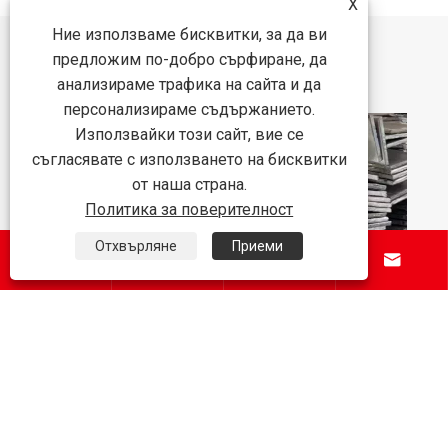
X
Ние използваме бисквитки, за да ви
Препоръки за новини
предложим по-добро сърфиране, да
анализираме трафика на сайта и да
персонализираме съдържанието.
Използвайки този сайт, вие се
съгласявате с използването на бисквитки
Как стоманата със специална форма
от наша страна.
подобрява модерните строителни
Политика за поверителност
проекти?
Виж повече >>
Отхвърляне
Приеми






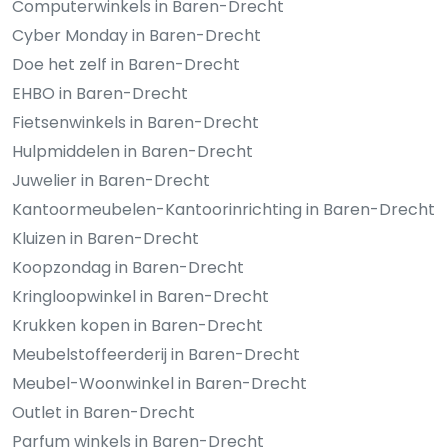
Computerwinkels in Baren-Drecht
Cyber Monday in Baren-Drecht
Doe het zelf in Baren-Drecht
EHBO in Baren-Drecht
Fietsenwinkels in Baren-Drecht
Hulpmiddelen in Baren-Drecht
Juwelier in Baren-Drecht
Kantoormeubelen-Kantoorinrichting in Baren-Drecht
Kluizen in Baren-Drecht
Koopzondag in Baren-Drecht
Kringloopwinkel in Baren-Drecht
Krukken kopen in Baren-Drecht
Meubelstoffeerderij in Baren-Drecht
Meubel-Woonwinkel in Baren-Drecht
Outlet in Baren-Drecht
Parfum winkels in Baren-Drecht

◆ ◆ ◆ ◆

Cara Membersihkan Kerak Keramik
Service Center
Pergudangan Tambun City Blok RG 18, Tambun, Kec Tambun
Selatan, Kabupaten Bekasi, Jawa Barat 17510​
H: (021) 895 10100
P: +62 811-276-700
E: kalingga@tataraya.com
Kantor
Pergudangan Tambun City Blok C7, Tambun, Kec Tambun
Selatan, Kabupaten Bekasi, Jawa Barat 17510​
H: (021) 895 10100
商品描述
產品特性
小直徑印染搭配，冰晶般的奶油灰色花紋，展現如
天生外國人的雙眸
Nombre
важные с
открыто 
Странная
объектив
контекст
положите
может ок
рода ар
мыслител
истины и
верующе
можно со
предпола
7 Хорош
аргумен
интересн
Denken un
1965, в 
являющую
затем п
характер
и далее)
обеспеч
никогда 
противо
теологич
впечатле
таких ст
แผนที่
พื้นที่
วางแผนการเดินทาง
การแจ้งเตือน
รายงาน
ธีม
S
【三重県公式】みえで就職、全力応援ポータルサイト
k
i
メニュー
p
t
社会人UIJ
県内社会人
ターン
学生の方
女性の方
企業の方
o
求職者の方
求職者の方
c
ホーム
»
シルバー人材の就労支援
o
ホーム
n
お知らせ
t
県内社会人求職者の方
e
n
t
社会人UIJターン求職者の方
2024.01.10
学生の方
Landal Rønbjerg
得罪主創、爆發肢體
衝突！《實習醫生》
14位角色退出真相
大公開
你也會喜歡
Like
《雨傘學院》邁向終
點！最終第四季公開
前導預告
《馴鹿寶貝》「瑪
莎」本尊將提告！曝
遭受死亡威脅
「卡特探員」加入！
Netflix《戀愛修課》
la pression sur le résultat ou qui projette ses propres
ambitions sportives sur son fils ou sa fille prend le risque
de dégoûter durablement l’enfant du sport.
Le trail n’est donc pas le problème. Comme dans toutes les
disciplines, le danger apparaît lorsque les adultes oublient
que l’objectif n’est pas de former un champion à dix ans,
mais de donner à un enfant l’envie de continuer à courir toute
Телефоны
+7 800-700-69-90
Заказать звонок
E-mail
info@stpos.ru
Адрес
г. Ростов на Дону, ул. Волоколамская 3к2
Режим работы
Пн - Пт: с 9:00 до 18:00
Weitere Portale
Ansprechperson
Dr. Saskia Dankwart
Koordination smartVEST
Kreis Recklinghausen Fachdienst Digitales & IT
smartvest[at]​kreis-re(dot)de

◆ ◆ ◆ ◆

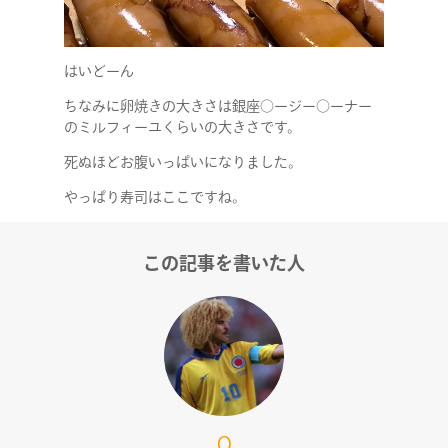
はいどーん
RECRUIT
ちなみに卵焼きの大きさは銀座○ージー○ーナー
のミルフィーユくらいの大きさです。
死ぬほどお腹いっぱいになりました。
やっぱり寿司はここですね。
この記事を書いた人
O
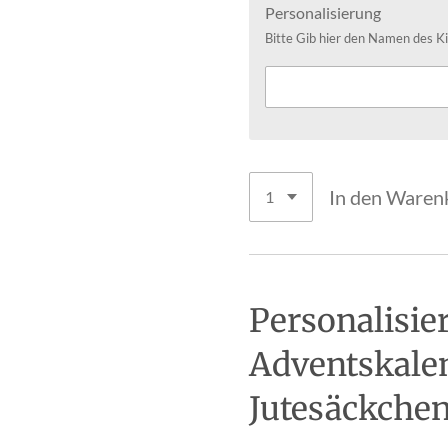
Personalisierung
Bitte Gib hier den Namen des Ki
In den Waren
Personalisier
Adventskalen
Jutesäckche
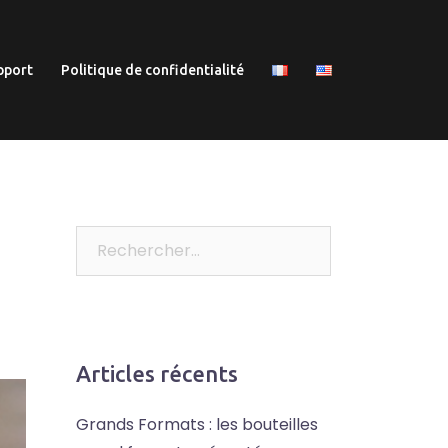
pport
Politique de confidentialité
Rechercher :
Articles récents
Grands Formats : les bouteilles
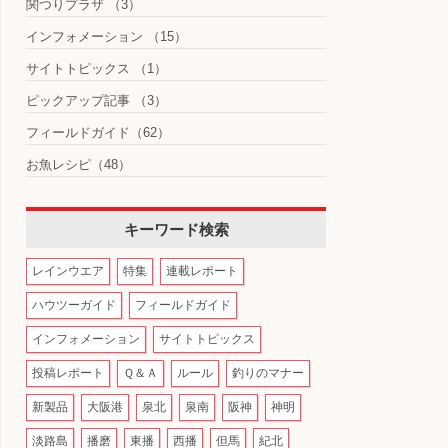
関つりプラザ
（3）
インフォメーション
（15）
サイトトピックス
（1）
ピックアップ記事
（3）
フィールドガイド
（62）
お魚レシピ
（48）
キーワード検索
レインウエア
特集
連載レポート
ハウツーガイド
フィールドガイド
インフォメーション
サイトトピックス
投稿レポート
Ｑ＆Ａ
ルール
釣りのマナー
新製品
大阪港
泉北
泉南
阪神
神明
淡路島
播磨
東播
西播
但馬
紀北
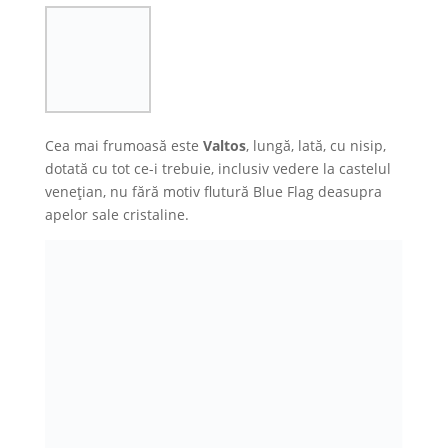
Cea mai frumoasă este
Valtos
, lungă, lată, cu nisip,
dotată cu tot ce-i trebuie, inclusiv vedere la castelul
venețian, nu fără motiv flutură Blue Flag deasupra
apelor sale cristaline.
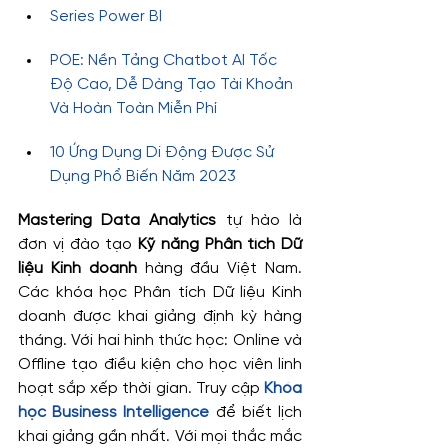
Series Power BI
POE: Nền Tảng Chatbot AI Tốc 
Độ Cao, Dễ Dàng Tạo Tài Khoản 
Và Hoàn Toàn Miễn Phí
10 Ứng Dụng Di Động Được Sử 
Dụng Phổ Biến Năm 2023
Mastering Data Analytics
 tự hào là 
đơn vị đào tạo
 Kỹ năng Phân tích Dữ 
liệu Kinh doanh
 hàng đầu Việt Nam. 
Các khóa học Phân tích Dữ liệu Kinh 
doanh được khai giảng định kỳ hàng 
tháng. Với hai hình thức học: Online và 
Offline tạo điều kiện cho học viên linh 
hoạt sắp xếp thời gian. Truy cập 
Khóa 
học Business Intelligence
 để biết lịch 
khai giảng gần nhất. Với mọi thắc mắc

◆ ◆ ◆ ◆

| TASK |
The required output is a copy of each line in the records where the string "doanh" occurs.

| ANSWER SPACE |
liệu Kinh doanh
doanh được khai giảng định kỳ hàng 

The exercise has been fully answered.